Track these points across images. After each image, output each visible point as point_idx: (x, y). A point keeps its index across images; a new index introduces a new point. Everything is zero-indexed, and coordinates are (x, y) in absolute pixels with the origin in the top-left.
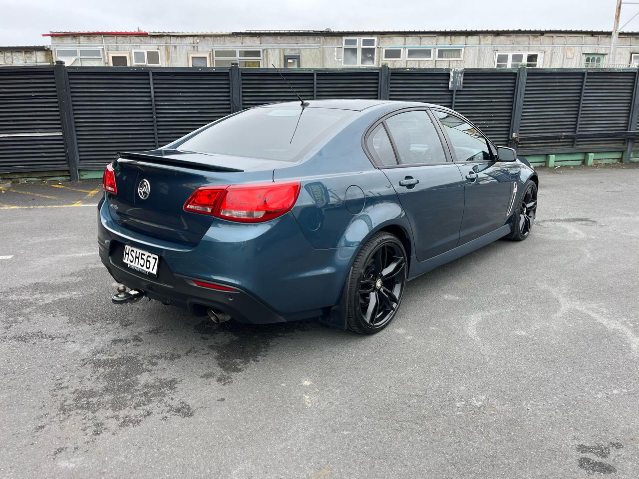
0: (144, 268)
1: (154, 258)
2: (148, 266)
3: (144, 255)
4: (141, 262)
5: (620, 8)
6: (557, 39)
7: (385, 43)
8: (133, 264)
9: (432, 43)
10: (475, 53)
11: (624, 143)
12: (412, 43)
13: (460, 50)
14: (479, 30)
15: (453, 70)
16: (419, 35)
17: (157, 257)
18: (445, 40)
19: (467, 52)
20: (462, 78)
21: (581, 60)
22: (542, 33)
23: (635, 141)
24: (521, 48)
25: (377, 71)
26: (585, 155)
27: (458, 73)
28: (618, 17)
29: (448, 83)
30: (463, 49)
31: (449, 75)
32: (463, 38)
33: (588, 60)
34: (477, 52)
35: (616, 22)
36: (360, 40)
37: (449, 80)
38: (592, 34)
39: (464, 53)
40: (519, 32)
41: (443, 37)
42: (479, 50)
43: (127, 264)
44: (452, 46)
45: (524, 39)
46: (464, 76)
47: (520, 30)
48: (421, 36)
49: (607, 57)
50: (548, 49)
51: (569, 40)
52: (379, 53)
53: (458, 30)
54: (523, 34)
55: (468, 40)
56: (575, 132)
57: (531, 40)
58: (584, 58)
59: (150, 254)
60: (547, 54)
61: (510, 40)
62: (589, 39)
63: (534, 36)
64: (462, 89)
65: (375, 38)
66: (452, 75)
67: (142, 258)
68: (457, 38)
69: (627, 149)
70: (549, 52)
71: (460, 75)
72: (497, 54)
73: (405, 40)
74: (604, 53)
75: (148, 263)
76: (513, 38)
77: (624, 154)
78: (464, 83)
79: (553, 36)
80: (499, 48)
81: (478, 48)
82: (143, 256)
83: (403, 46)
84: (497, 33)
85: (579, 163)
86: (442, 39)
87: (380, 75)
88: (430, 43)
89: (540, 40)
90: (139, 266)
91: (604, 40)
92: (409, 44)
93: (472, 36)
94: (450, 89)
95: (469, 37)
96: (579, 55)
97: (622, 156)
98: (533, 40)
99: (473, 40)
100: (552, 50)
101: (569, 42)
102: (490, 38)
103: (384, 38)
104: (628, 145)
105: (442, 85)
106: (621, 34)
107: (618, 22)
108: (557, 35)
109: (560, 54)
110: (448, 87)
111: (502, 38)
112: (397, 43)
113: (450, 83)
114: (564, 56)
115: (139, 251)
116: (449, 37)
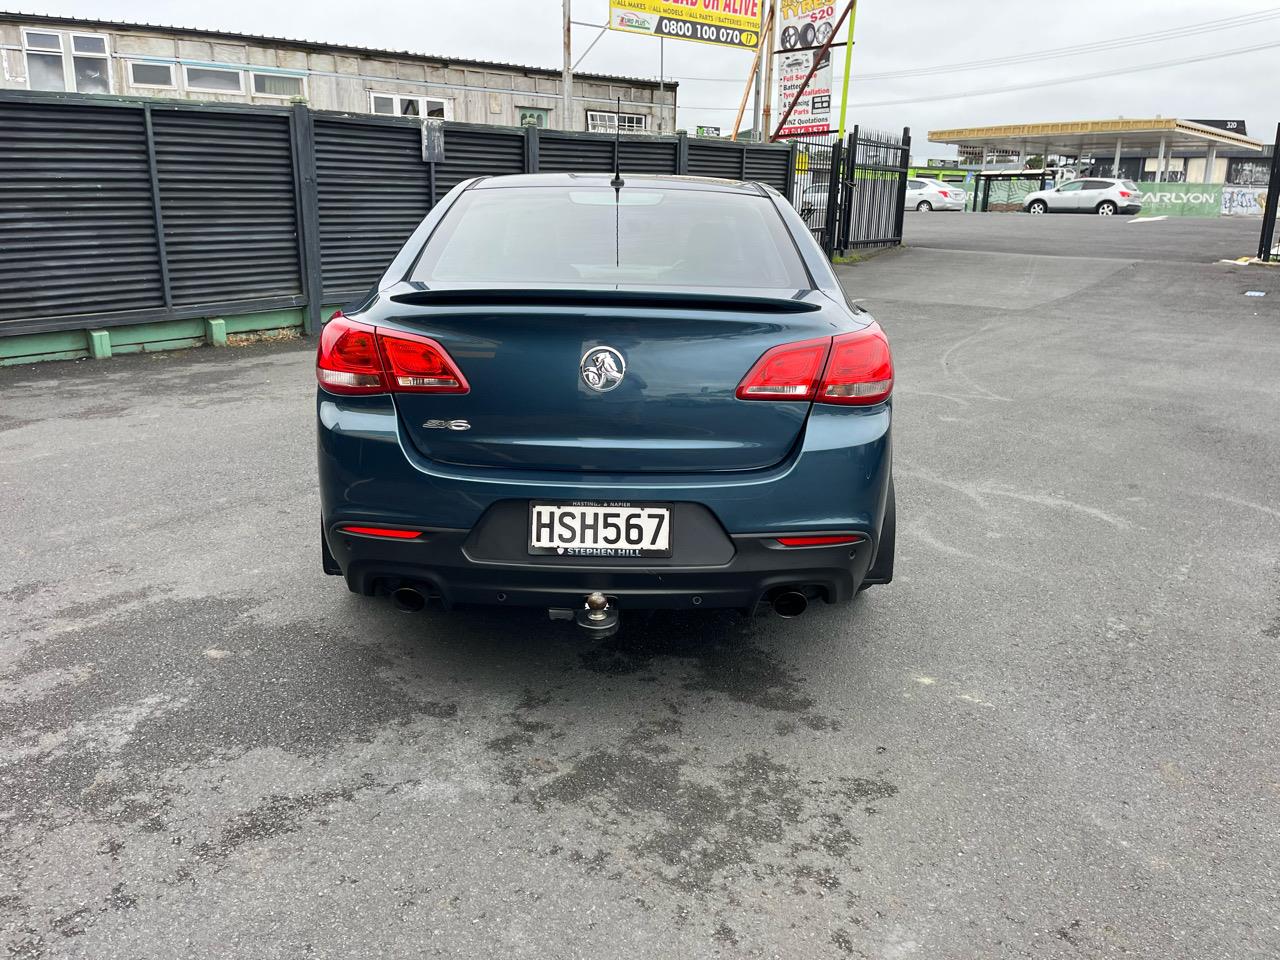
5: (569, 30)
6: (473, 78)
7: (130, 51)
9: (239, 59)
10: (331, 89)
12: (193, 54)
13: (297, 79)
14: (331, 42)
15: (425, 123)
16: (206, 40)
18: (265, 56)
19: (314, 85)
20: (442, 139)
21: (513, 117)
22: (446, 63)
24: (414, 89)
25: (285, 114)
27: (434, 130)
28: (567, 45)
29: (420, 149)
30: (305, 79)
31: (418, 132)
32: (301, 56)
33: (524, 117)
34: (334, 86)
35: (567, 54)
36: (66, 38)
37: (420, 142)
38: (526, 72)
39: (309, 87)
40: (404, 57)
41: (261, 49)
42: (338, 84)
44: (280, 69)
45: (414, 71)
46: (445, 136)
47: (406, 53)
48: (212, 41)
49: (552, 114)
50: (459, 94)
51: (490, 80)
52: (119, 71)
53: (289, 38)
54: (413, 61)
55: (313, 62)
57: (428, 74)
58: (518, 114)
60: (459, 103)
61: (392, 72)
62: (521, 81)
63: (433, 67)
64: (444, 161)
65: (103, 35)
66: (424, 132)
68: (290, 54)
70: (461, 99)
71: (438, 134)
72: (373, 95)
73: (177, 48)
74: (546, 107)
76: (396, 67)
78: (446, 150)
79: (463, 71)
80: (374, 85)
81: (333, 79)
83: (174, 59)
84: (367, 55)
86: (257, 53)
87: (291, 124)
88: (234, 58)
89: (444, 76)
91: (547, 85)
92: (188, 56)
93: (319, 54)
94: (424, 160)
95: (314, 56)
96: (510, 109)
98: (433, 75)
99: (321, 61)
100: (466, 97)
101: (491, 84)
102: (353, 64)
103: (126, 38)
105: (408, 152)
106: (576, 76)
107: (569, 54)
108: (471, 69)
109: (480, 104)
110: (421, 156)
111: (376, 65)
112: (159, 50)
113: (424, 148)
114: (486, 108)
116: (272, 51)
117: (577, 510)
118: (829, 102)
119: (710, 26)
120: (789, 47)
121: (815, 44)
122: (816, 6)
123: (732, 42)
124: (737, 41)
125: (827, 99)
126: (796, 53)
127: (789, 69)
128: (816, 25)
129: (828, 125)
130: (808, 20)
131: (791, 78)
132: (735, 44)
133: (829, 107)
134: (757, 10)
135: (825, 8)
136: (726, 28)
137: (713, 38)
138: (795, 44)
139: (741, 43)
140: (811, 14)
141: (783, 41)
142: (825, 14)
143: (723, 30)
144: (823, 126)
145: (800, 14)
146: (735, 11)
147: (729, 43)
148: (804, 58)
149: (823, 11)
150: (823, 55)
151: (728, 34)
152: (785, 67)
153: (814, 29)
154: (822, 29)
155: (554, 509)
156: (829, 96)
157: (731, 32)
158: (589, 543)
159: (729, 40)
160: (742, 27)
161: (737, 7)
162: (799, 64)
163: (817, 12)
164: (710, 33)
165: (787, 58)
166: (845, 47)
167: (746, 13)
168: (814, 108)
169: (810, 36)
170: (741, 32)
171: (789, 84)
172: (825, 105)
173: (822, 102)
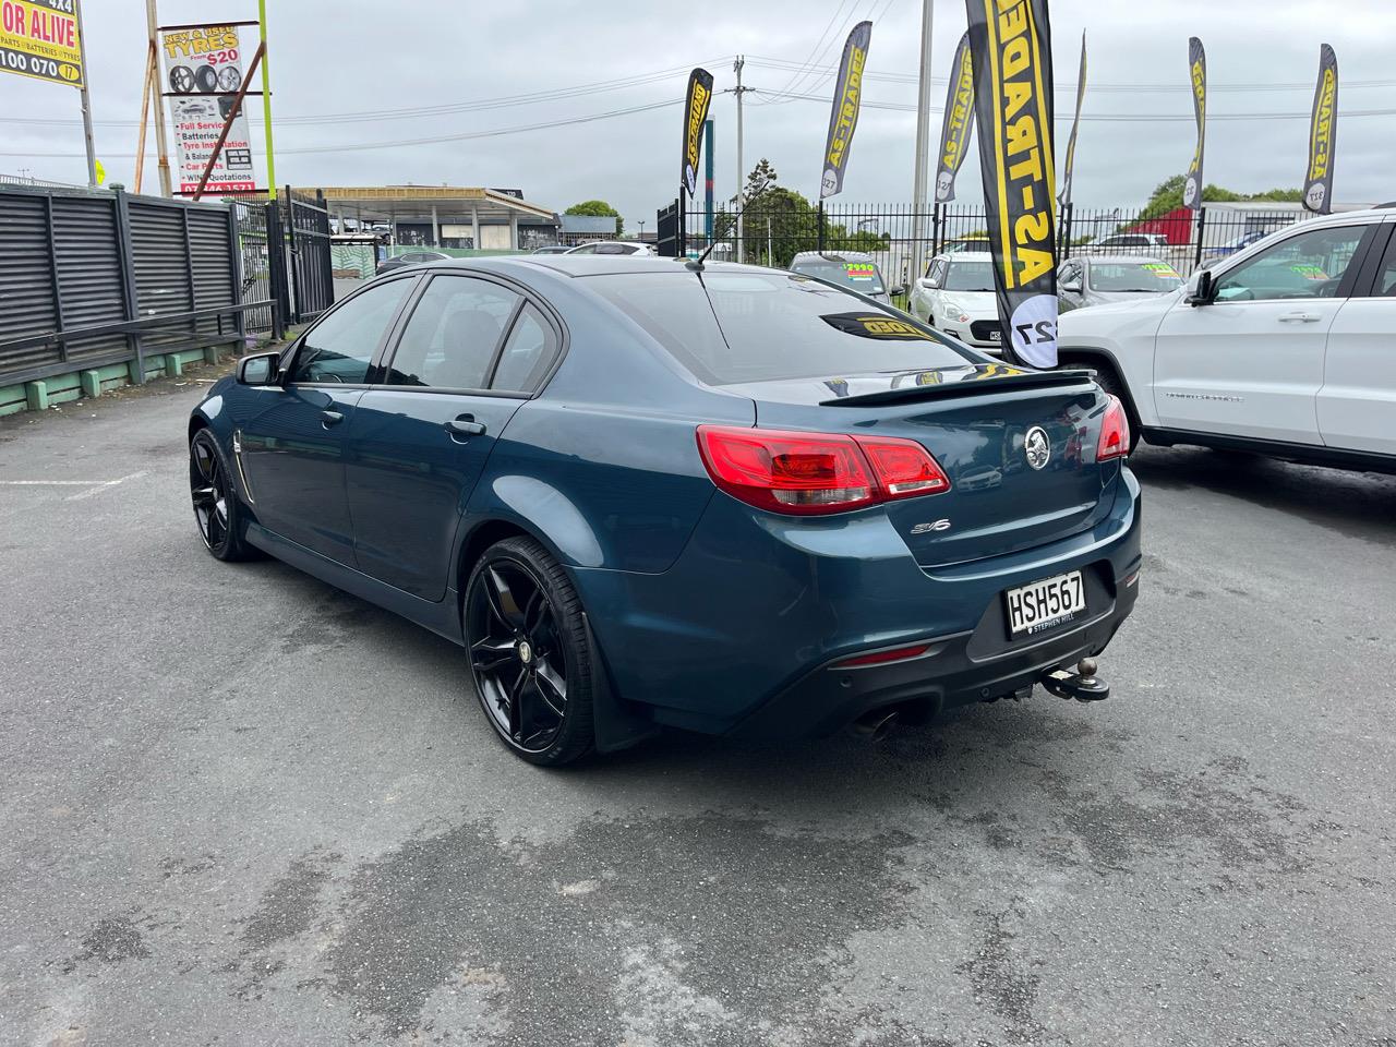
0: (1062, 612)
1: (1073, 580)
2: (1067, 603)
3: (1055, 586)
4: (1052, 604)
8: (1037, 621)
11: (128, 346)
17: (1077, 574)
23: (144, 338)
26: (80, 376)
43: (1026, 630)
56: (60, 330)
59: (1064, 578)
67: (1051, 596)
69: (137, 355)
75: (1066, 596)
77: (133, 366)
82: (1053, 591)
85: (75, 394)
90: (1052, 616)
97: (129, 371)
104: (136, 349)
115: (1040, 586)
117: (1031, 588)
118: (249, 157)
119: (17, 53)
120: (183, 90)
121: (218, 89)
122: (213, 47)
123: (48, 75)
124: (54, 74)
125: (246, 153)
126: (194, 97)
127: (186, 116)
128: (218, 67)
129: (253, 184)
130: (206, 62)
131: (192, 126)
132: (51, 76)
133: (250, 162)
134: (73, 39)
135: (226, 51)
136: (39, 57)
137: (23, 68)
138: (191, 87)
139: (59, 77)
140: (207, 55)
141: (174, 82)
142: (227, 57)
143: (34, 60)
144: (246, 184)
145: (192, 53)
146: (47, 38)
147: (43, 75)
148: (207, 105)
149: (224, 54)
150: (232, 104)
151: (42, 65)
152: (180, 112)
153: (214, 72)
154: (226, 73)
155: (1018, 591)
156: (249, 151)
157: (45, 62)
158: (1044, 618)
159: (44, 72)
160: (58, 58)
161: (49, 33)
162: (201, 111)
163: (216, 53)
164: (19, 61)
165: (183, 103)
166: (261, 97)
167: (61, 41)
168: (229, 162)
169: (210, 79)
170: (58, 63)
171: (189, 132)
172: (245, 160)
173: (240, 157)
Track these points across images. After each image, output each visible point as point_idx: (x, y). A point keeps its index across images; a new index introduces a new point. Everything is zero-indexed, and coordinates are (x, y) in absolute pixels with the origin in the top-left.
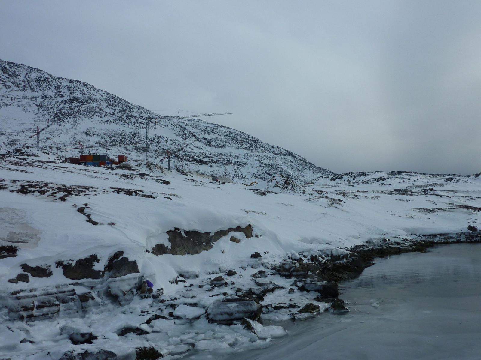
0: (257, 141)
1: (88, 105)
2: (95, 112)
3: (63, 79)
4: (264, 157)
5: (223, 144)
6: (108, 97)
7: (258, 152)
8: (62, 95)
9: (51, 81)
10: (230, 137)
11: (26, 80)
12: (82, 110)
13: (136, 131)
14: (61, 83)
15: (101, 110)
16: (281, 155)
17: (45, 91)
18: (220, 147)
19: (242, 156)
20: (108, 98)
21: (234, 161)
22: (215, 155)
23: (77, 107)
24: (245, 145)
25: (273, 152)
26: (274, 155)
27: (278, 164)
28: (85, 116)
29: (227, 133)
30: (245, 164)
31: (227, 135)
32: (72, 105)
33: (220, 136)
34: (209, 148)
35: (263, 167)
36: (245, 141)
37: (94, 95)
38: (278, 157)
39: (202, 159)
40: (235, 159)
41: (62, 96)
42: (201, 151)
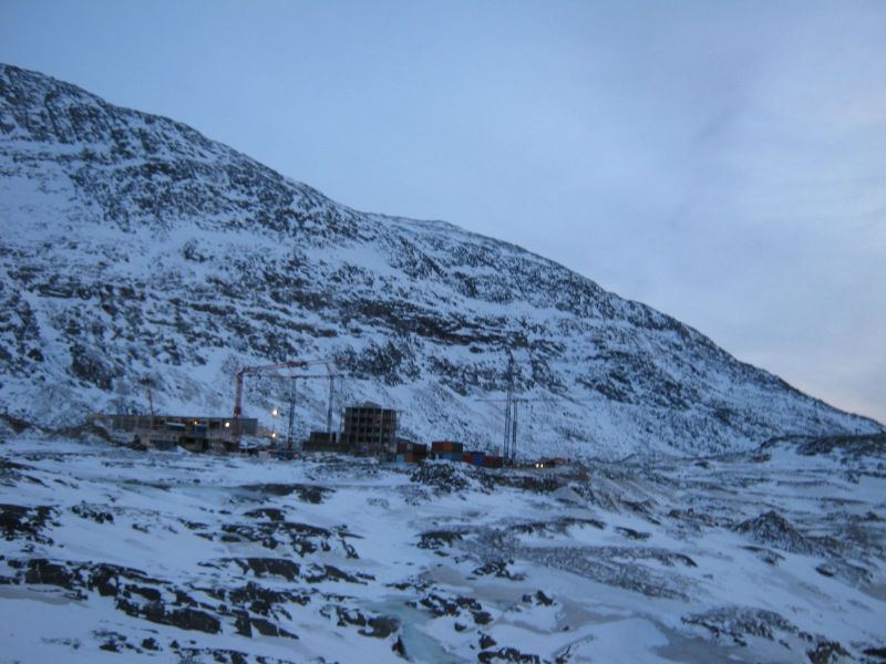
0: (590, 289)
1: (188, 181)
2: (203, 201)
3: (129, 112)
4: (609, 332)
5: (504, 292)
6: (234, 162)
7: (592, 316)
8: (128, 153)
9: (104, 117)
10: (523, 273)
11: (46, 112)
12: (175, 194)
13: (300, 253)
14: (126, 123)
15: (217, 194)
16: (650, 328)
17: (89, 141)
18: (499, 299)
19: (553, 327)
20: (235, 165)
21: (532, 337)
22: (487, 323)
23: (164, 186)
24: (562, 297)
25: (631, 320)
26: (633, 327)
27: (644, 353)
28: (181, 208)
29: (517, 263)
30: (561, 348)
31: (517, 269)
32: (151, 179)
33: (498, 270)
34: (471, 303)
35: (606, 359)
36: (561, 286)
37: (202, 155)
38: (642, 333)
39: (454, 329)
40: (535, 332)
41: (129, 156)
42: (453, 309)
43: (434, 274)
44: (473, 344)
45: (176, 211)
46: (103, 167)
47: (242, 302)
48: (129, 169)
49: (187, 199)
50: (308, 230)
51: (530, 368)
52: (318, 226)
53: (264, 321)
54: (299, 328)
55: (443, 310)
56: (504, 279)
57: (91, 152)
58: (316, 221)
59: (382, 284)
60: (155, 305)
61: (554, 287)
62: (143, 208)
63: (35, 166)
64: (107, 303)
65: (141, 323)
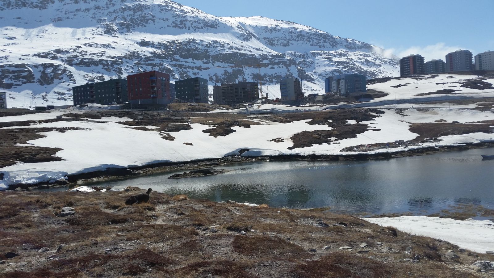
43: (253, 39)
44: (270, 66)
45: (136, 26)
46: (103, 11)
47: (167, 60)
48: (114, 11)
49: (141, 20)
50: (195, 27)
51: (297, 73)
52: (199, 25)
53: (177, 67)
54: (192, 68)
55: (256, 53)
56: (285, 37)
57: (97, 6)
58: (198, 23)
59: (229, 46)
60: (128, 66)
61: (309, 37)
62: (121, 26)
63: (75, 15)
64: (106, 67)
65: (122, 74)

= = = = =

**Problem details:**
Copy the records from the line that contains "43: (434, 274)" through the end of the records, inclusive, changing "(473, 344)" to "(473, 334)" and leaving everything else as it is. Omit the pictures from your answer.

**Solution for this task:**
43: (434, 274)
44: (473, 334)
45: (176, 211)
46: (103, 167)
47: (242, 302)
48: (129, 169)
49: (187, 199)
50: (308, 230)
51: (530, 368)
52: (318, 226)
53: (264, 321)
54: (299, 328)
55: (443, 310)
56: (504, 279)
57: (91, 152)
58: (316, 221)
59: (382, 284)
60: (155, 305)
61: (554, 287)
62: (143, 208)
63: (35, 166)
64: (107, 303)
65: (141, 323)
43: (253, 39)
44: (270, 66)
45: (136, 26)
46: (103, 11)
47: (167, 60)
48: (114, 11)
49: (141, 20)
50: (195, 27)
51: (297, 73)
52: (199, 25)
53: (177, 67)
54: (192, 68)
55: (256, 53)
56: (285, 37)
57: (97, 6)
58: (198, 23)
59: (229, 46)
60: (128, 66)
61: (309, 37)
62: (121, 26)
63: (75, 15)
64: (106, 67)
65: (122, 74)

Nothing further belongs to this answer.